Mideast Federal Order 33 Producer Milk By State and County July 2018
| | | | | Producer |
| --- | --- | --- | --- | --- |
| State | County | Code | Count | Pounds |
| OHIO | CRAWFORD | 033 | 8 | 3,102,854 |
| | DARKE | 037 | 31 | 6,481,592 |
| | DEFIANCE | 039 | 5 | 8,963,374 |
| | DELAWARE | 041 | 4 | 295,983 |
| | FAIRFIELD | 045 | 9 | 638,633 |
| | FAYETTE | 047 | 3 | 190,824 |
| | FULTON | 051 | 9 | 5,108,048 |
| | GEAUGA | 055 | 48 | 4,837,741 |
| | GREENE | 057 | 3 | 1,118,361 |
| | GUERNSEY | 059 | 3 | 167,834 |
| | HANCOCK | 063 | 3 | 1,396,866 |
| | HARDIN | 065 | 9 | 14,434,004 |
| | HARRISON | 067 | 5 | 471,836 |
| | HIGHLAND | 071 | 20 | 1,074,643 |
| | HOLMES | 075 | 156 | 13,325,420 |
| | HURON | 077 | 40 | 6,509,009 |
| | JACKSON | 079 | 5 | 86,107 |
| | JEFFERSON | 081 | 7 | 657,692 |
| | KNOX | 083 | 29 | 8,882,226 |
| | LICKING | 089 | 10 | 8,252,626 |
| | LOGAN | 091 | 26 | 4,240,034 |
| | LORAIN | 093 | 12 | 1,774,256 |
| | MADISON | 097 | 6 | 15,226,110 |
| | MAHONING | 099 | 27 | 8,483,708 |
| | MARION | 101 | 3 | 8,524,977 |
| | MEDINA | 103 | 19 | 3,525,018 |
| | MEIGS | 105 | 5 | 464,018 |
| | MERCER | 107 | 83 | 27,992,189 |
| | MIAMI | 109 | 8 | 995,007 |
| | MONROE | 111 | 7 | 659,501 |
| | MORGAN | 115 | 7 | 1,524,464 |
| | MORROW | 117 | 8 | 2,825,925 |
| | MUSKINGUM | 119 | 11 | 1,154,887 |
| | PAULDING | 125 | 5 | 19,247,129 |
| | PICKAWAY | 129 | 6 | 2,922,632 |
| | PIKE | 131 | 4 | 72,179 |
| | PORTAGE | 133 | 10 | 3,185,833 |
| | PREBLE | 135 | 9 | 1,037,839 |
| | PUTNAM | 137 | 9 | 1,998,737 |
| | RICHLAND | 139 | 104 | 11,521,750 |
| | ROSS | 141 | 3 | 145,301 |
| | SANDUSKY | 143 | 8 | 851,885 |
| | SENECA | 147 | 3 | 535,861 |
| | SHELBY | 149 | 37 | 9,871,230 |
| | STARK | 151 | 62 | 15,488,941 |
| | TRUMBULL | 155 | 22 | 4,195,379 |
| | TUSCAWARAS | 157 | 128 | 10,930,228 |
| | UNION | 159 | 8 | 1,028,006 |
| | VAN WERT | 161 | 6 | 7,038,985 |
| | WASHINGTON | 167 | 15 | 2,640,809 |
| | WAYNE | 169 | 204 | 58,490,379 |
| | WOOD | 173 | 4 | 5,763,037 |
——
> _Work to complete_: Could you return all lines from the records that include the word "Producer"?

> _Task answer_:
Mideast Federal Order 33 Producer Milk By State and County July 2018
| | | | | Producer |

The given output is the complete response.